TO DO: Each entry below is to be returned exactly, with any pictures left out.

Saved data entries
↓

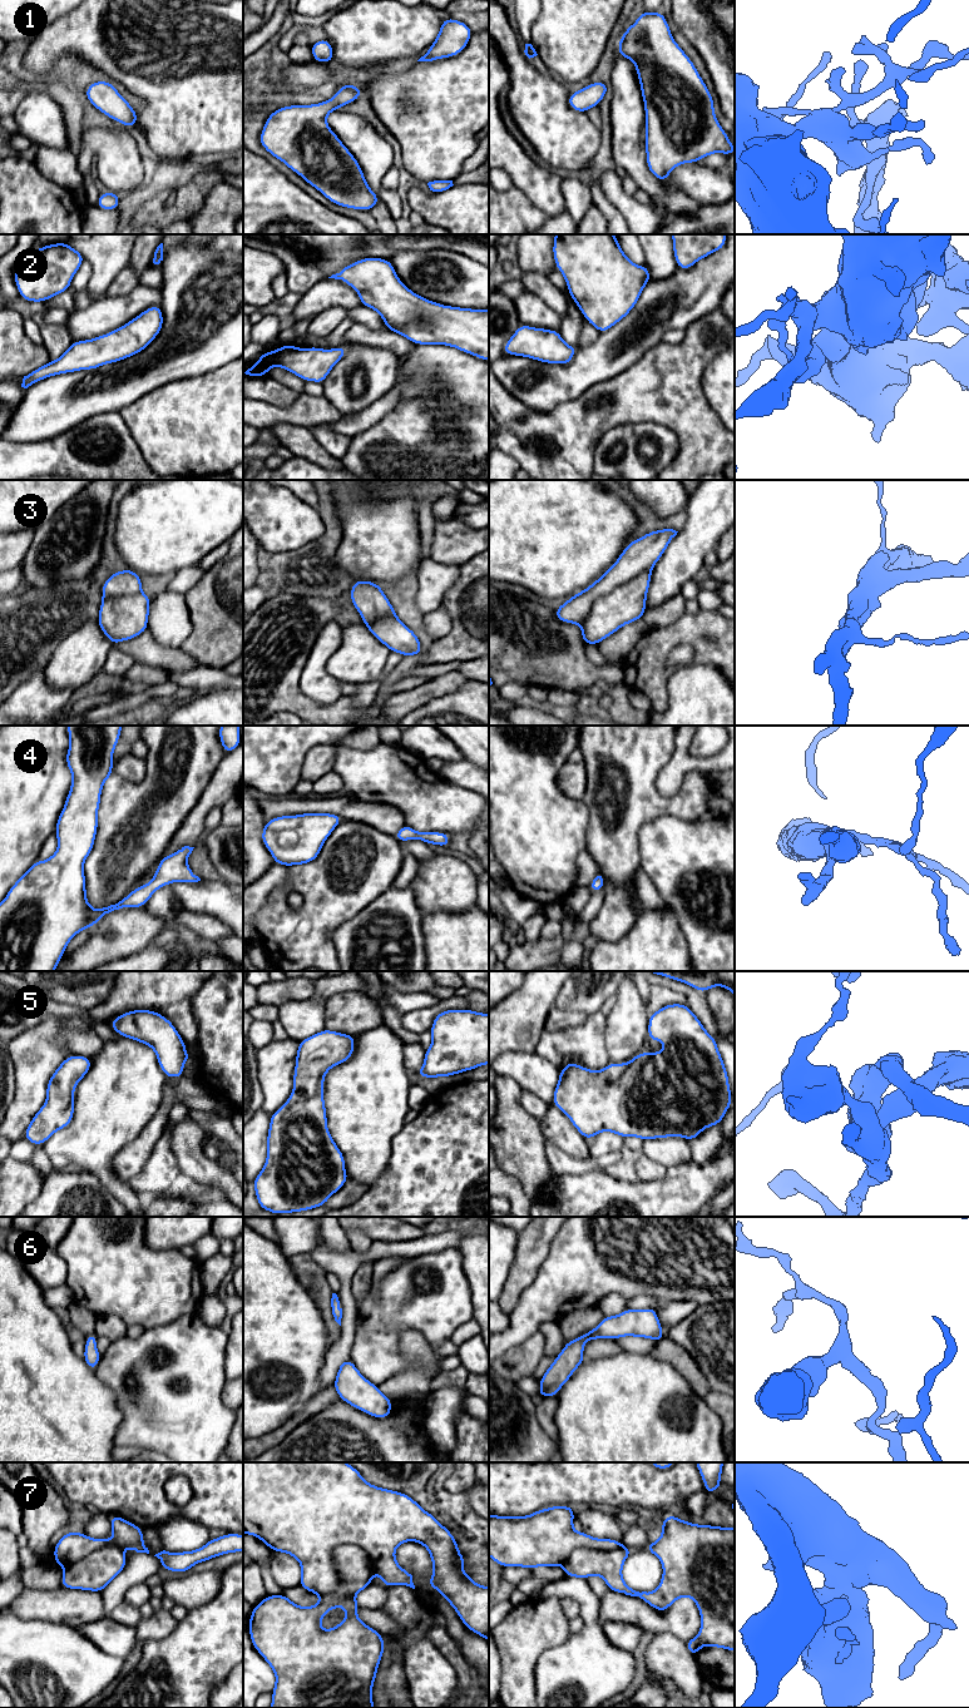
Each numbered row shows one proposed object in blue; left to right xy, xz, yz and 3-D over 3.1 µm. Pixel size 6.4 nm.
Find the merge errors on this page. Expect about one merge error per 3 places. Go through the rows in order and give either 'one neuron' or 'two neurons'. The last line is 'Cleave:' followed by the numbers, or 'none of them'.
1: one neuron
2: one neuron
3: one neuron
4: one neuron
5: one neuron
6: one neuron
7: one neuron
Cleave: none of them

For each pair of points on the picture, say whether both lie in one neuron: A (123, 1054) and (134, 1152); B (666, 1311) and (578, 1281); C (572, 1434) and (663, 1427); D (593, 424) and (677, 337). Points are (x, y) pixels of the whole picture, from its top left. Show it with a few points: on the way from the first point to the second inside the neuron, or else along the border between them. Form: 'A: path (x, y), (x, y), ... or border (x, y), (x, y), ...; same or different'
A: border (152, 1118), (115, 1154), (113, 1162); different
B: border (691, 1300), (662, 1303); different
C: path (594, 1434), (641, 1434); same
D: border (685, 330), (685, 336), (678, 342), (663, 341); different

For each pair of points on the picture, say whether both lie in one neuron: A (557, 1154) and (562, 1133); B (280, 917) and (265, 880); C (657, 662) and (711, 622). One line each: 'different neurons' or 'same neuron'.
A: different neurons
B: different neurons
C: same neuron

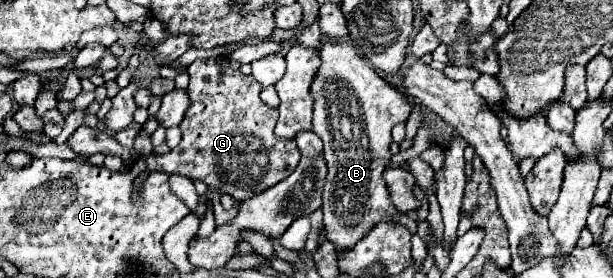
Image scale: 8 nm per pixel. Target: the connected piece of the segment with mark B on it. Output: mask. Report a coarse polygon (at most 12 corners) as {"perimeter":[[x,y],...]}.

↑

TASK ANSWER:
Each numbered row shows one proposed object in blue; left to right xy, xz, yz and 3-D over 3.1 µm. Pixel size 6.4 nm.
Find the merge errors on this page. Expect about one merge error per 3 places. Go through the rows in order and give either 'one neuron' or 'two neurons'. The last line is 'Cleave:' followed by the numbers, or 'none of them'.
1: one neuron
2: one neuron
3: one neuron
4: one neuron
5: one neuron
6: one neuron
7: one neuron
Cleave: none of them

For each pair of points on the picture, say whether both lie in one neuron: A (123, 1054) and (134, 1152); B (666, 1311) and (578, 1281); C (572, 1434) and (663, 1427); D (593, 424) and (677, 337). Points are (x, y) pixels of the whole picture, from its top left. Show it with a few points: on the way from the first point to the second inside the neuron, or else along the border between them. Form: 'A: path (x, y), (x, y), ... or border (x, y), (x, y), ...; same or different'
A: border (152, 1118), (115, 1154), (113, 1162); different
B: border (691, 1300), (662, 1303); different
C: path (594, 1434), (641, 1434); same
D: border (685, 330), (685, 336), (678, 342), (663, 341); different

For each pair of points on the picture, say whether both lie in one neuron: A (557, 1154) and (562, 1133); B (280, 917) and (265, 880); C (657, 662) and (711, 622). One line each: 'different neurons' or 'same neuron'.
A: different neurons
B: different neurons
C: same neuron

Image scale: 8 nm per pixel. Target: the connected piece of the segment with mark B on it. Output: mask. Report a coarse polygon (at most 12 corners) as {"perimeter":[[x,y],...]}.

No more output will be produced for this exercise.